### REQUIRED ACTION
Where in the entries below does "wrist" appear? Copy every line that has it.

### INFORMATION SUPPLIED
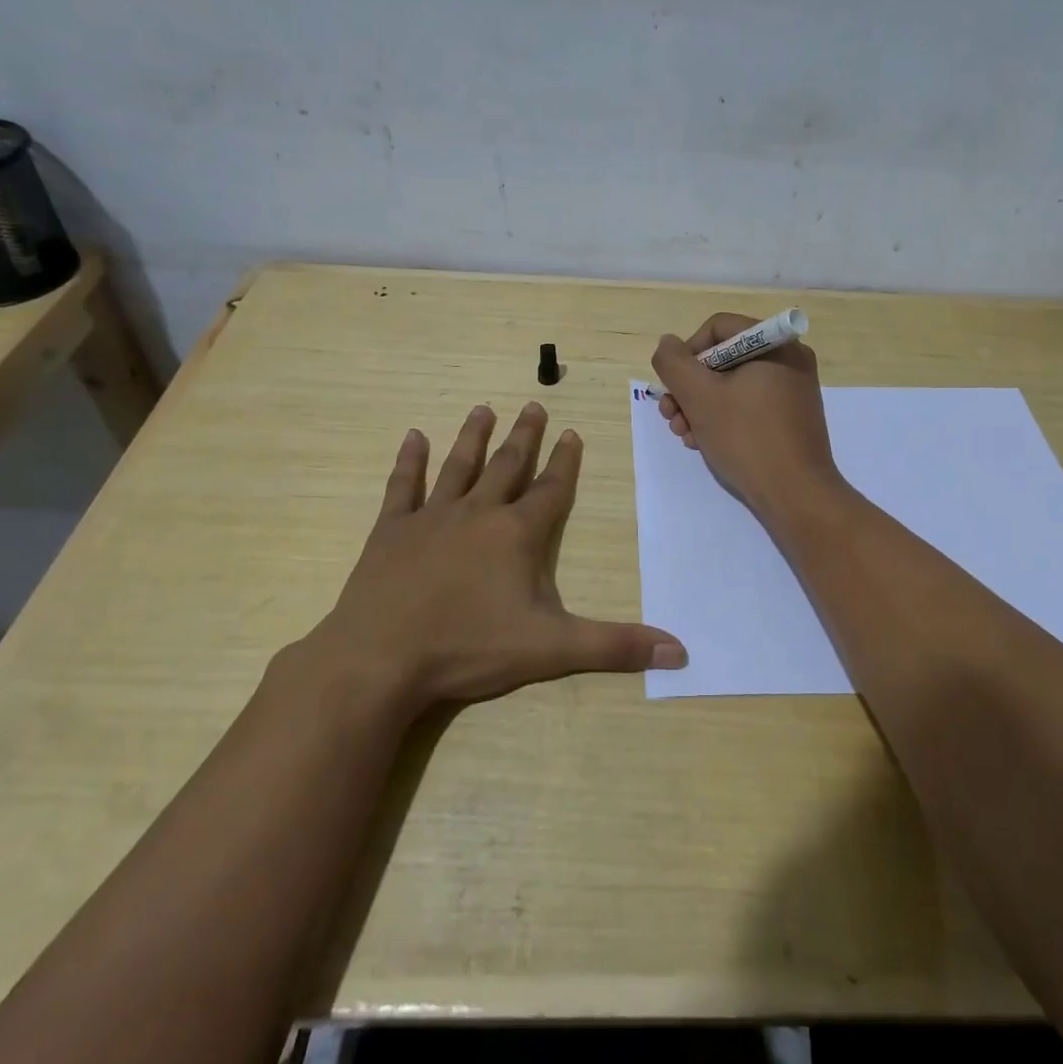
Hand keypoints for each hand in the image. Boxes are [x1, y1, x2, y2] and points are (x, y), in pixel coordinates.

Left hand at [302, 403, 685, 719]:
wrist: (382, 658)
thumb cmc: (469, 648)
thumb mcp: (551, 649)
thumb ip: (615, 646)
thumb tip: (680, 650)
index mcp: (517, 534)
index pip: (550, 489)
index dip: (565, 461)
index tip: (572, 431)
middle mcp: (478, 513)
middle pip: (507, 466)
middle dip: (524, 436)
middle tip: (533, 405)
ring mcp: (431, 517)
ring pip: (458, 466)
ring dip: (473, 437)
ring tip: (483, 408)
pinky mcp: (391, 530)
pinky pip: (403, 486)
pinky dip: (409, 461)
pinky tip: (413, 436)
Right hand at [651, 312, 843, 519]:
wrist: (796, 495)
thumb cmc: (747, 438)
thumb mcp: (699, 397)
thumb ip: (674, 363)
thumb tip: (668, 344)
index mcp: (775, 344)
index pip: (717, 328)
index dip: (687, 353)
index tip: (675, 386)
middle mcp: (789, 359)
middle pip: (723, 358)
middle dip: (690, 388)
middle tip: (671, 416)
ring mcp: (793, 389)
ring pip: (732, 385)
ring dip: (700, 406)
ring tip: (685, 435)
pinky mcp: (791, 417)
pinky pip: (749, 404)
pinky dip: (723, 418)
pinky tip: (705, 442)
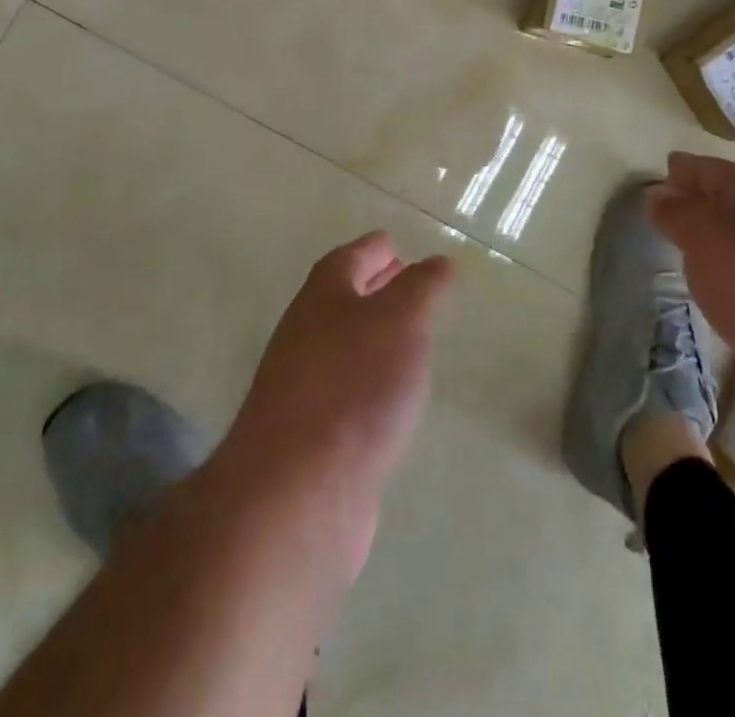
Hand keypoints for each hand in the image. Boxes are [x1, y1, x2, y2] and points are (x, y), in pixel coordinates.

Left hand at [221, 232, 454, 578]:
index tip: (394, 244)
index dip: (373, 248)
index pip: (349, 257)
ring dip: (372, 334)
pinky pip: (344, 388)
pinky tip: (391, 396)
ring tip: (410, 336)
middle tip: (407, 282)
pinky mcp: (309, 434)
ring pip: (343, 344)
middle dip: (373, 287)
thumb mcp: (401, 320)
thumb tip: (437, 260)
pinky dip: (369, 379)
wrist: (297, 491)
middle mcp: (306, 333)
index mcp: (323, 296)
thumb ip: (422, 287)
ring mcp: (302, 385)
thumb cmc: (354, 385)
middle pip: (341, 298)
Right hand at [646, 152, 734, 439]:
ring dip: (718, 236)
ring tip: (690, 248)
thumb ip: (678, 215)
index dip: (687, 168)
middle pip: (732, 199)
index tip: (666, 168)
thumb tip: (658, 192)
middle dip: (701, 199)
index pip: (713, 169)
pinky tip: (725, 288)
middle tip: (670, 206)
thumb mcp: (705, 244)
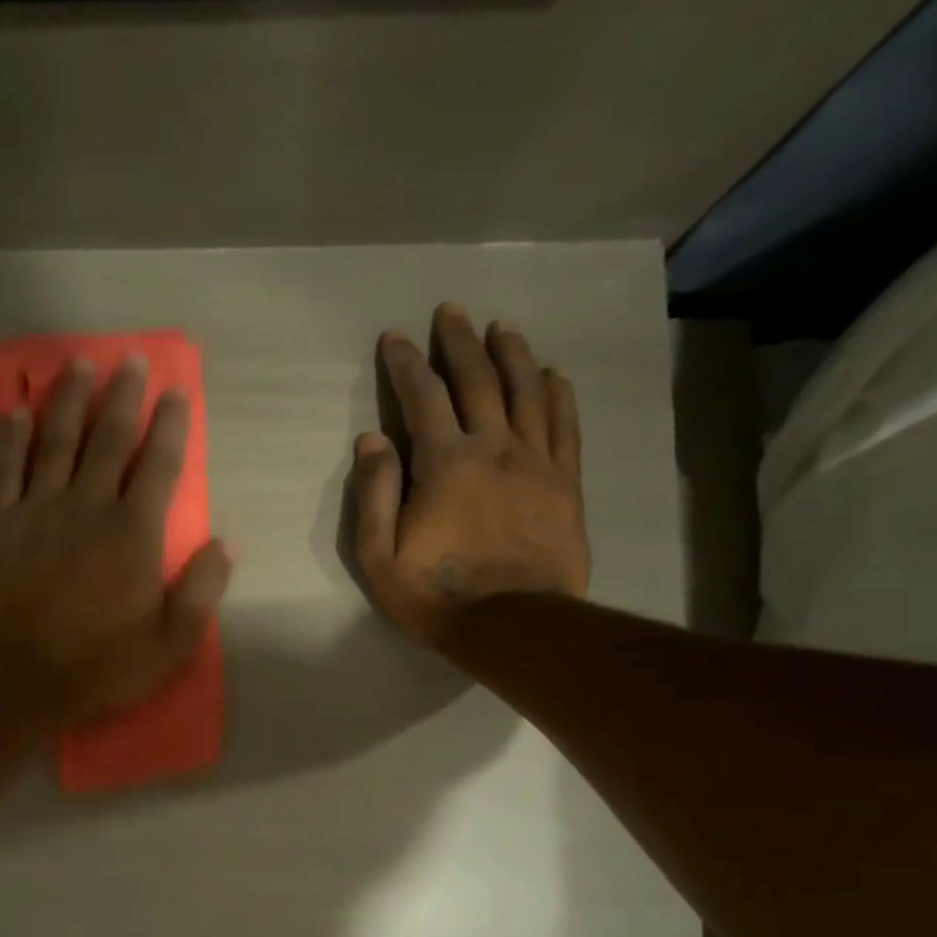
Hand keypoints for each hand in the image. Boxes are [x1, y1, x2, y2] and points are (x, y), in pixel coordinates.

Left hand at [0, 357, 232, 727]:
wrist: (16, 682)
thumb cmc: (100, 667)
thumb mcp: (171, 645)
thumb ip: (202, 591)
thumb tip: (228, 543)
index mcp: (134, 534)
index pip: (159, 466)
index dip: (171, 426)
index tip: (178, 391)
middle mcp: (87, 508)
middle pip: (108, 439)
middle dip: (123, 396)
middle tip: (129, 359)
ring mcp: (38, 512)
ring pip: (56, 442)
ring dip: (69, 400)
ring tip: (77, 363)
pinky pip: (4, 471)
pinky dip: (11, 440)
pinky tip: (17, 413)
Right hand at [352, 305, 589, 646]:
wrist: (512, 624)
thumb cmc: (435, 594)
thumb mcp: (379, 555)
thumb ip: (373, 493)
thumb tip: (371, 438)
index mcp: (444, 462)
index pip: (423, 397)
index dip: (407, 363)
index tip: (396, 337)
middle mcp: (493, 447)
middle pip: (478, 379)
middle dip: (460, 342)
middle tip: (451, 312)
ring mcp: (535, 461)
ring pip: (526, 391)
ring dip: (512, 354)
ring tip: (502, 327)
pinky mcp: (564, 482)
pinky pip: (564, 425)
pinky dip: (558, 393)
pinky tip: (553, 374)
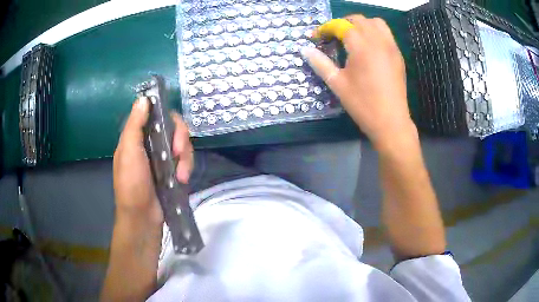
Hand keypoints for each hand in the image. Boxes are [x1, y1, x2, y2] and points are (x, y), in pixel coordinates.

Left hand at [113, 97, 193, 224]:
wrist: (142, 218)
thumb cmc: (132, 184)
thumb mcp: (129, 151)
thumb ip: (135, 124)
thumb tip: (143, 99)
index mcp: (137, 137)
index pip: (156, 114)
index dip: (167, 117)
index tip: (171, 128)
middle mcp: (150, 144)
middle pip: (173, 128)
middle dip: (180, 139)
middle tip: (178, 153)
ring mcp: (163, 158)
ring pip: (182, 144)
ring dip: (185, 157)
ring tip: (181, 175)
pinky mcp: (172, 171)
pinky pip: (185, 160)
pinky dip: (186, 167)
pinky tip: (182, 179)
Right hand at [302, 15, 414, 147]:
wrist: (391, 122)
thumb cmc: (363, 104)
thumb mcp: (337, 84)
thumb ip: (320, 63)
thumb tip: (305, 50)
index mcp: (361, 47)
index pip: (341, 26)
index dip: (326, 28)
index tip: (317, 37)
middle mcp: (378, 41)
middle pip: (359, 20)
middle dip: (343, 23)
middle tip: (333, 36)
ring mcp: (391, 47)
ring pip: (376, 23)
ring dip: (362, 24)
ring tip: (353, 37)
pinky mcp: (398, 55)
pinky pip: (386, 34)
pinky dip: (375, 32)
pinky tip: (369, 47)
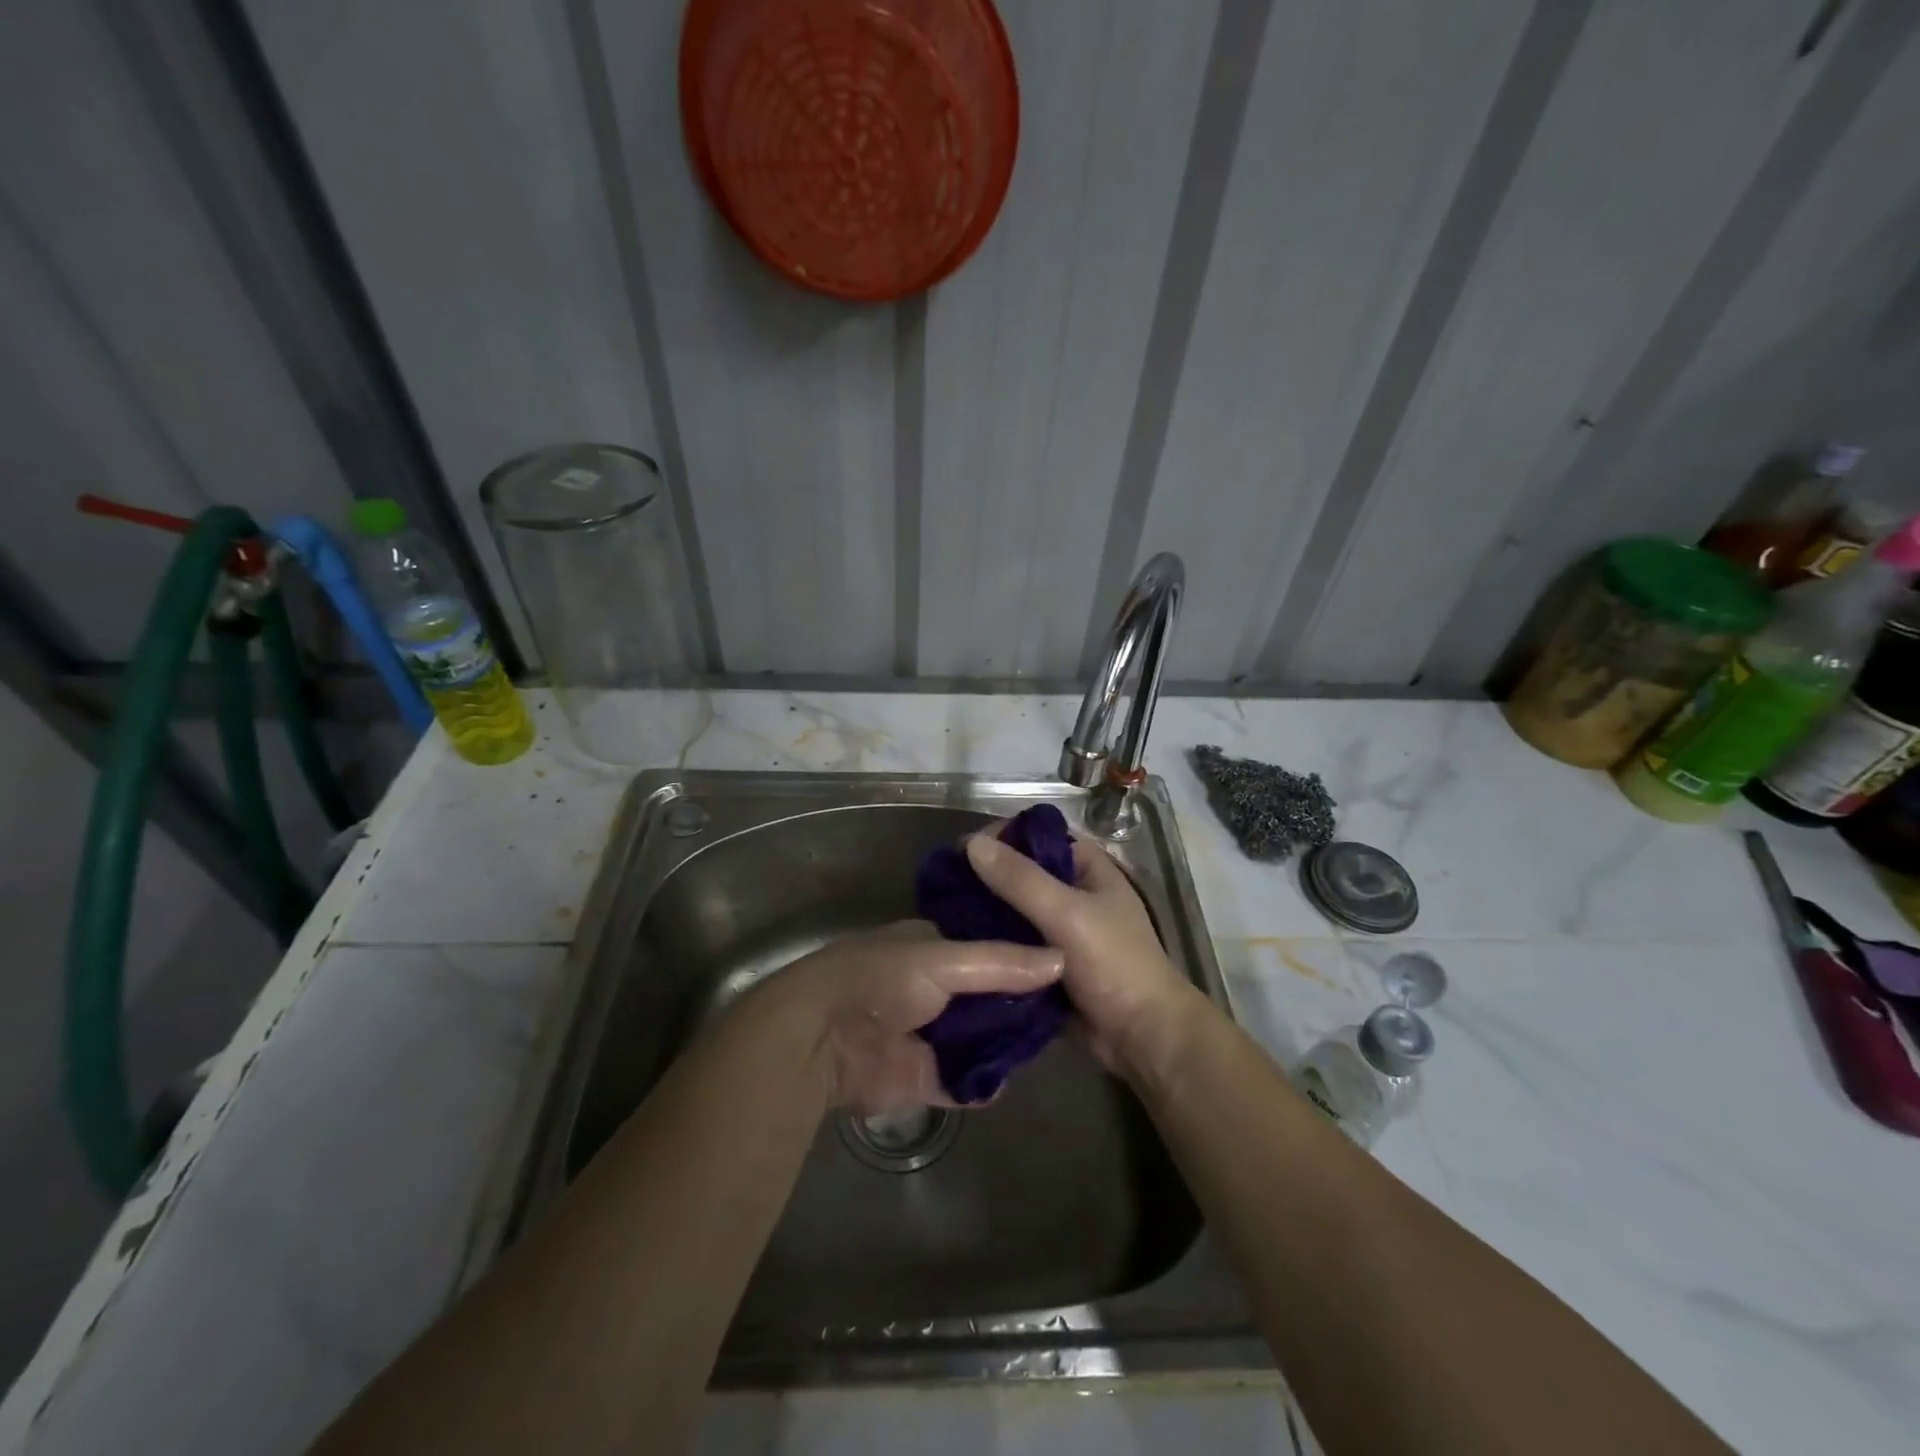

### EXERCISE RESPONSE
wrist: (382, 658)
wrist: (796, 495)
wrist: (297, 491)
wrist: (16, 682)
wrist: (512, 624)
wrist: (142, 218)
wrist: (391, 122)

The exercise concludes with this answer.